Wow! What a great day for storytelling. I was off volunteering today at Archaeolink and wow! I am practically hoarse!

First of all there was a(n extended) family that came in. Now, it seems that a few weeks ago, I'd told them The Distressing Tale Of Skvoo The Shrew. A story inspired by a lovely Bavarian lassie called Sabina who spotted a shrew one day and named him "Deathscrew the Shrew" (Don't ask!)

The mum told me the kids were happy to see me and that she'd been woken early one morning with cries that Skvoo The Shrew was running round the house!!! I can't describe enough how delighted I am by this! :) I love it when kids REALLY pay attention...
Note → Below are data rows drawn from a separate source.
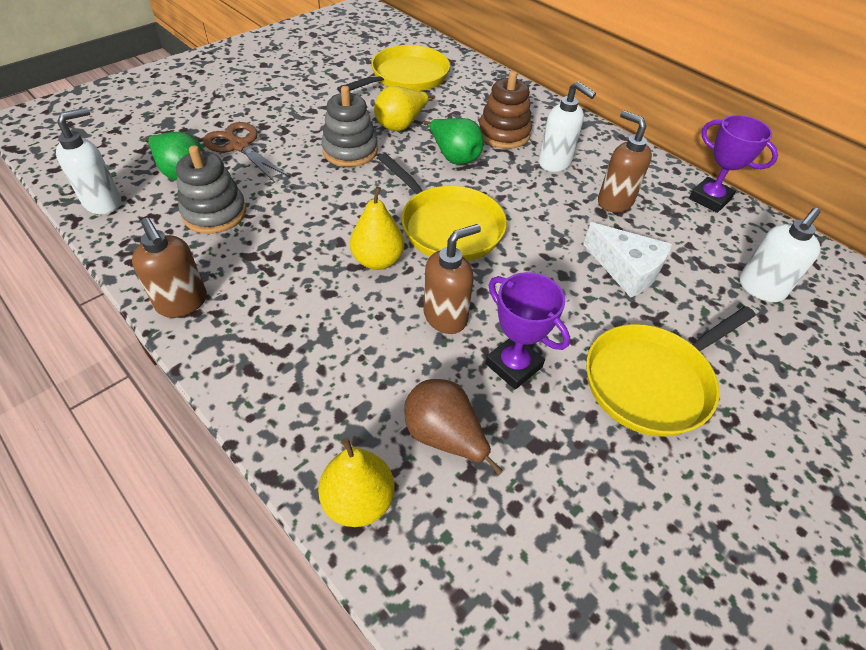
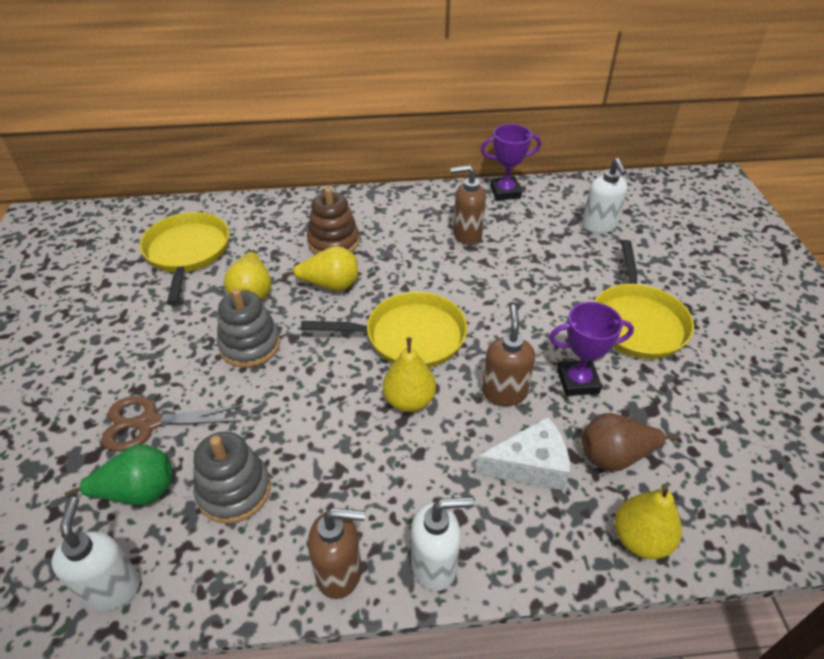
camera: 50 degrees left, 5 degrees down
(454, 157) = (330, 285): green pear -> yellow pear
(555, 163) = (397, 236): white soap dispenser -> white soap dispenser (435, 565)
(626, 270) = (536, 271): white cheese -> white cheese (530, 465)

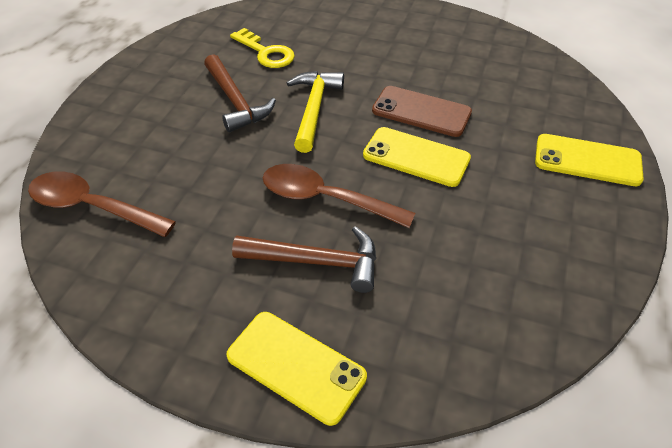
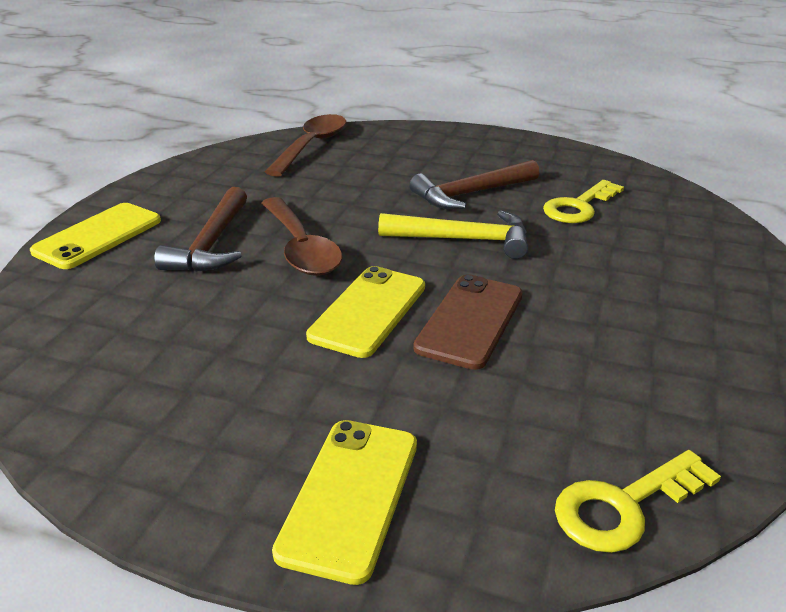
camera: 90 degrees right, 15 degrees down
(325, 199) = (301, 248): brown spoon -> brown spoon turned 135 degrees clockwise
(559, 76) = (624, 506): none -> yellow key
So I told them The Tale of the Stupid Prince. The Stupid Prince is a character from another story my friends Miss Honey and Dannigan often tell. He turned out to be so obnoxious and hateful that he got his own story.

Then I told Brat And Garat (a tale of Iron Age sacrifice for the morbid kids) and Stanley Robertson's Silly Billy (Roman Style) and the story Nettle Soup (which stars my dad as Ceaoras Dubh Mor!) Then we were INVADED by VIKINGS!!! They demanded my jewels and I said I'd rather die than give them to them. So they settled for a story instead. BUT!!! It had to contain...

a) Poo
b) Pee
c) Blood
d) Guts (or it might have been a goat... I'm not sure)
e) Death

So they got Silly Billy again. THANK YOU STANLEY ROBERTSON!

Then... a reporter came round.
Now... we know our local reporters... The ones from the country papers. They're lovely! They know just what they're after. Facepaints, swords, a bit of fire! They really do turn out better-than-your-average-local-paper local interest stories.

But... This guy was from the People's Friend! What a nice guy! He took some photos... Scribbled down some notes about the iron age (I do tend to rabbit on a bit)... Photographed my Bog Shoes and then took my photo!

So. Does this mean couthy little old ladies (like the wifie that works in the shop in Chewing The Fat) will be reading their People's Friend and coming to Archaeolink for Couthy Chats?